JOBS —
1 > Condense the transcript paragraph that begins "So it comes back to the question" into a short bulleted list that keeps its main points.
2 > Reproduce the transcript word for word, starting at "So it comes" and ending at "it yourself no-transcript.".

SUPPLIED PASSAGE —
▶

Well, i guess for a very relevant example, we're throwing my son's graduation party tomorrow. He's just graduated high school. We're all very proud of him, but I feel like, thank you, i feel like the boatload of responsibility has fallen on me and my spouse has you know. I feel like I'm picking up the slack and I'm becoming more resentful of him and not just saying like I realize that you know, you feel like you have less time than I do, or whatever. You know the case is. I start to bottle that resentment up instead of allowing, using the art of allowing, and just saying like, okay, this is, it's all going to get done, because I doubt it. I start to feel very stressed.

Speaker 3:

So it comes back to the question which feels better? Does it feel better to delegate to him or does it feel better to do it yourself? That's good. If it feels better to do it yourself, then do it in a way that's very loving. Because you're choosing Yeah, if it feels better to delegate to him, then in a very nice way, just make it clear to him by handing him a list of like okay, these are the things you're in charge of in a very nice way And that's it. But we like get in our head in these conversations back and forth, and back and forth, back and forth, why he can't do this, why you need to do it, and it just becomes like this mind fuck of unnecessary anything. No, yeah, which feels better, it feels better to delegate, delegate. If it feels better to do it yourself, do it yourself no-transcript.

◀

COLLECTED MATERIAL —
▶

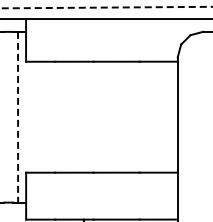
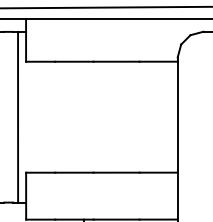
line at (106, 7): dashed -> solid
line at (18, 117): dashed -> solid
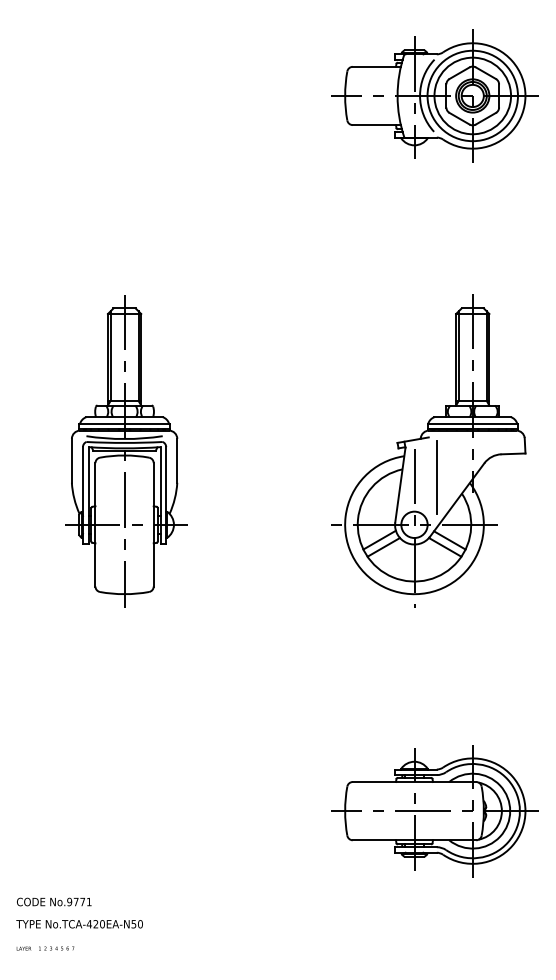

◀

RESPONSES PER TASK —
1 >
- The deciding question is which feels better: delegating to him or doing it yourself.
- If doing it yourself feels better, do it in a loving way, since you are choosing it.
- If delegating feels better, make it clear in a nice way by handing him a list of the things he is in charge of, and leave it there.
- Avoid the repeated mental back-and-forth about why he can't do it and why you need to. That only adds needless turmoil.

2 >
So it comes back to the question which feels better? Does it feel better to delegate to him or does it feel better to do it yourself? That's good. If it feels better to do it yourself, then do it in a way that's very loving. Because you're choosing Yeah, if it feels better to delegate to him, then in a very nice way, just make it clear to him by handing him a list of like okay, these are the things you're in charge of in a very nice way And that's it. But we like get in our head in these conversations back and forth, and back and forth, back and forth, why he can't do this, why you need to do it, and it just becomes like this mind fuck of unnecessary anything. No, yeah, which feels better, it feels better to delegate, delegate. If it feels better to do it yourself, do it yourself no-transcript.